Monday, January 25, 2016

Dragon Inn (1967)

Director: King Hu
Notable Cast: Lingfeng Shangguan, Chun Shih, Ying Bai, Chien Tsao

Since my interest in more art house films started to increase greatly over the last couple of years, I sort of let my 1st love of cinema sit on the back burner, which is the martial arts genre. I love any type of martial arts movie: old, and new; more grounded realism, or wu xia style, wire-work heavy films. That being said, I have also become a stickler for quality when watching said movies, so the ones I enjoy become fewer and fewer. At some point, last year, Eureka Entertainment said they would be releasing two of King Hu's Taiwanese wu xia films: Dragon Inn, and A Touch of Zen (which just came out as I write this). Having a recent interest in Taiwanese cinema, and the fact that Taiwan has been working on a ton of restoration of their classic films, I jumped at the chance to see them, and with Dragon Inn, I am very, very glad I did.

One thing to get out of the way with this film going in, is its plot. It doesn't really have much of one, and to be honest, though I saw it only a couple of weeks ago, I can't quite recall the exact 'who is doing what' of the movie. Essentially a general is killed by his fellow Eunuch, and the general's children are exiled. The eunuch aims to have the children killed off completely, but little does he know that some badass secret police folks are waiting for him at the Dragon Inn, which is sort of the crossroads building where seemingly infinite bad dudes tend to go when looking for a nice meal, a good drink, or someone (or multiple endless someones) to throw down with. Like I said, the plot's pretty basic, and isn't really important to the film, which is usually not a good thing, but here, it completely works.

"Hey blondie, how's a sword sound for dinner?"

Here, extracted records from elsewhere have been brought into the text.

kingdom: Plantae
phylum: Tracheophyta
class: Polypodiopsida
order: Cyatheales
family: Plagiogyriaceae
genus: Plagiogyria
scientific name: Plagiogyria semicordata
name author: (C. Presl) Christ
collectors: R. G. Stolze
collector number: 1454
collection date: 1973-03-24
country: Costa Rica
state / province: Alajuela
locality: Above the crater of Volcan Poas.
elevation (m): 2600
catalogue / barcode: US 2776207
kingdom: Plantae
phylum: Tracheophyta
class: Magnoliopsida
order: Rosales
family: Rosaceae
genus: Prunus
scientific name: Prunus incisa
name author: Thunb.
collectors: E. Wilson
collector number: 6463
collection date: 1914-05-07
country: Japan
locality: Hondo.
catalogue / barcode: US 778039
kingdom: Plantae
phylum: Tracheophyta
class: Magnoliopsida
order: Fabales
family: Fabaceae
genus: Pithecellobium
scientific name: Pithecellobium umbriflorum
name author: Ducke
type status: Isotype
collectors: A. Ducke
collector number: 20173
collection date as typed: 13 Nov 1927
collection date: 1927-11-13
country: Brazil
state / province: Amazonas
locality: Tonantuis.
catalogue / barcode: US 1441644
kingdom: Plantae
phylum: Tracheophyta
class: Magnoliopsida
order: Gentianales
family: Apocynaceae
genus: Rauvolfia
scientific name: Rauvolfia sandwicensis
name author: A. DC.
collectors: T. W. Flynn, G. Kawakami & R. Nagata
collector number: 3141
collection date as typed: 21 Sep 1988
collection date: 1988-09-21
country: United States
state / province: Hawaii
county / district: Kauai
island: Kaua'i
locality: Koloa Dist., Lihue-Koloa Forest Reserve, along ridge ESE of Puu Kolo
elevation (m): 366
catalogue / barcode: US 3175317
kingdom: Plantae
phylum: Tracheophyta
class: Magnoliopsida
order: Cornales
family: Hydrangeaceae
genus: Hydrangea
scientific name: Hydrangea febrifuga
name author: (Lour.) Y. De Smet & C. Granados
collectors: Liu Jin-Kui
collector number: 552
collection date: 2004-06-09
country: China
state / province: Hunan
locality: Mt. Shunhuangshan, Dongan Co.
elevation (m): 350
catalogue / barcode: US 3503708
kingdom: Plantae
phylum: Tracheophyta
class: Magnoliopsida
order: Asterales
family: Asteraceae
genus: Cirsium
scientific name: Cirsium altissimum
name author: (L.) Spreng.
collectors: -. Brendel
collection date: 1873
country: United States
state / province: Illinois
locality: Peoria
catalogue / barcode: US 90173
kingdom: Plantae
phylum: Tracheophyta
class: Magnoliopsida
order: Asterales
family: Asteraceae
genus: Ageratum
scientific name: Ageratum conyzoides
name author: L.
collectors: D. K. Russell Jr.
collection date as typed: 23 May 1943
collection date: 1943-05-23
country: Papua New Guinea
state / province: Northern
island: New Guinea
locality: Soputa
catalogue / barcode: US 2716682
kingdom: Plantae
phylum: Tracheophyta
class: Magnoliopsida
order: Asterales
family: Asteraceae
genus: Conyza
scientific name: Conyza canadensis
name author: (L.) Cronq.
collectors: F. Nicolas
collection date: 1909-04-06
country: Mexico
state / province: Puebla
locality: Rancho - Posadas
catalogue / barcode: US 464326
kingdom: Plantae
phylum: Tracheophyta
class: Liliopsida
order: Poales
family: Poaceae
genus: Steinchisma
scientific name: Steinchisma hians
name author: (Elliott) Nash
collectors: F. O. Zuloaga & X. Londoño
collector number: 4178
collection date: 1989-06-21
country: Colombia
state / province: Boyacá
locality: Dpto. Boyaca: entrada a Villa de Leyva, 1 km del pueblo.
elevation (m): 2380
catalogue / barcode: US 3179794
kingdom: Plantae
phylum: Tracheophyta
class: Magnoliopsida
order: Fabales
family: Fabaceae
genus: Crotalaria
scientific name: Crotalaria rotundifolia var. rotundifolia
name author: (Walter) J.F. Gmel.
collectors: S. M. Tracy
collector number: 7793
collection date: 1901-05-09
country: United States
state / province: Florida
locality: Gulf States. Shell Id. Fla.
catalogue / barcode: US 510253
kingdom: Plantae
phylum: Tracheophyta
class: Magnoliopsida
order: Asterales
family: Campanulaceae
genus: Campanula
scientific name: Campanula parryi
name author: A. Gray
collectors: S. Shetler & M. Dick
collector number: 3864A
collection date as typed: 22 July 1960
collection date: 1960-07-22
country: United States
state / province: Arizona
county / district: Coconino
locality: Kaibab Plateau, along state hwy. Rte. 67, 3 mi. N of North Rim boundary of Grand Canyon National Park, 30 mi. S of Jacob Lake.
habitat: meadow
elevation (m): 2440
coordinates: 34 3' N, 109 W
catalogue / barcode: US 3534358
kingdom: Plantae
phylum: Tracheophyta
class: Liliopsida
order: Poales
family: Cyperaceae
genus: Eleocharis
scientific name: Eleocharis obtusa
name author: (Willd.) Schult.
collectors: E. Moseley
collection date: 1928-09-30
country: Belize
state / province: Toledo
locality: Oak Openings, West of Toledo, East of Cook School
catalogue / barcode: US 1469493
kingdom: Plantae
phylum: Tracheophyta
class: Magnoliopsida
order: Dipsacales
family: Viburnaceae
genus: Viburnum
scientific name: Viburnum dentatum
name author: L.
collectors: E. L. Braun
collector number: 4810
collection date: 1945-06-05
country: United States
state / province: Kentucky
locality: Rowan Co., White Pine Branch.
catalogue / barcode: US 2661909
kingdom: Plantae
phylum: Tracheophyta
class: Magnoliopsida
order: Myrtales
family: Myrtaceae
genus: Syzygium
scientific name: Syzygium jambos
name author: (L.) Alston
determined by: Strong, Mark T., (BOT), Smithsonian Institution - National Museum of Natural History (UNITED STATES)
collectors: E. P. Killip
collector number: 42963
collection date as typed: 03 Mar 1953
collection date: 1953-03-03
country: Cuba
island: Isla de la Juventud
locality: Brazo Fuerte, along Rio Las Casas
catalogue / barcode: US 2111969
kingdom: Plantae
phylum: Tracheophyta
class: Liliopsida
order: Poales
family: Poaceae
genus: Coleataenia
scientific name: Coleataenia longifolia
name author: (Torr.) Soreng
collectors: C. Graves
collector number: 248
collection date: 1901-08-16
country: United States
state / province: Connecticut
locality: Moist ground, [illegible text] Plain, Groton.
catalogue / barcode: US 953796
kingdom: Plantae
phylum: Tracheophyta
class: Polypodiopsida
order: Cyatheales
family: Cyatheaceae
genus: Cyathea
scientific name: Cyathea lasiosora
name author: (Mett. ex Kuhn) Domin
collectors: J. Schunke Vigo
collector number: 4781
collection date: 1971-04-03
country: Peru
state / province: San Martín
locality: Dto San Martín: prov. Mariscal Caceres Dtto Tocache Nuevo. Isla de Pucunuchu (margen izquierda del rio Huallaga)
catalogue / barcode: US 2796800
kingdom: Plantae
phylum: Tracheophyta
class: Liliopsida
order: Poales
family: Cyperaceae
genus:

What we get in place of story is atmosphere, incredible tension, some silly but effective humor, and a whole lot of people killing each other. What more could you ask for with a film like this? Now, I can't keep track of who is who, and what each characters names are, but those interested in this film probably can follow along with whom I am speaking of from here on out pretty easily, as the characters aren't really defined by who they are and an arc they will have (which none end up having), but rather what their costume is and what kind of weapon or basic characteristic they have.

You have a man who fights with an umbrella, which conceals a Zatoichi style blade within, which often left me having a goofy grin on my face when he fought, which happens over and over again. Also, one of the most badass female fighters in any martial arts film hands down is pretty much in the forefront of this movie, in that woman disguised as a man thing that movies of that era often did, and she pulls off her physical prowess quite phenomenally, and she in the end ended up being my favorite character. Every time she fought, I would verbally express my excitement and cheer her on, which I usually don't do when watching anything.

 "It's me, the badass you speak of!"

Another thing about Dragon Inn that I really admired was the scope of it. Instead of the usual Shaw-style sets from (well many a Shaw Bros. production), you get large, sprawling, absolutely stunning landscapes with the martial beasts and heroes roaming throughout its varied rocky mountainsides and hilltops. The location of the inn itself is quite memorable too, with it sitting essentially in the middle of nowhere, but surrounded by some very large rock formats. It seems as if Mr. Tarantino were inspired by this film for Hateful 8, only giving it a The Great Silence style blizzard instead of the desert-like setting found here, and also that inspiration seems only further in the fact of various people of great skill showing up in a small setting due to weather conditions, only to have the tension ratchet up to 11 and has everyone and their brother sweating balls in hopes that they aren't ferociously cut down in the twitch of the wrong facial muscle, gesturing shadiness, but I digress. I think the grounds set with this movies still hold up, is what I am trying to get at, and a lot of it has aged quite well.

All in all, I can't really think of much to complain about with Dragon Inn. It's badass, beautiful to look at, and has high rewatch value. What more can you ask for out of a martial arts film? The recent restoration in Taiwan and release by Eureka's Masters of Cinema, only looks to further immortalize this deserving classic. That being said, and from what I've heard, King's follow-up film, A Touch of Zen (which I am currently waiting on to see here soon, and shall review), takes everything Dragon Inn does so damn well, and perfects it. I honestly have no idea what to expect then. This film completely blew me away, and I see why fellow Taiwanese filmmaker, Ang Lee, went on to be inspired to make Crouching Tiger, Hidden Dragon. It's magic that everyone surely will want a piece. An absolute classic and one that shouldn't be missed.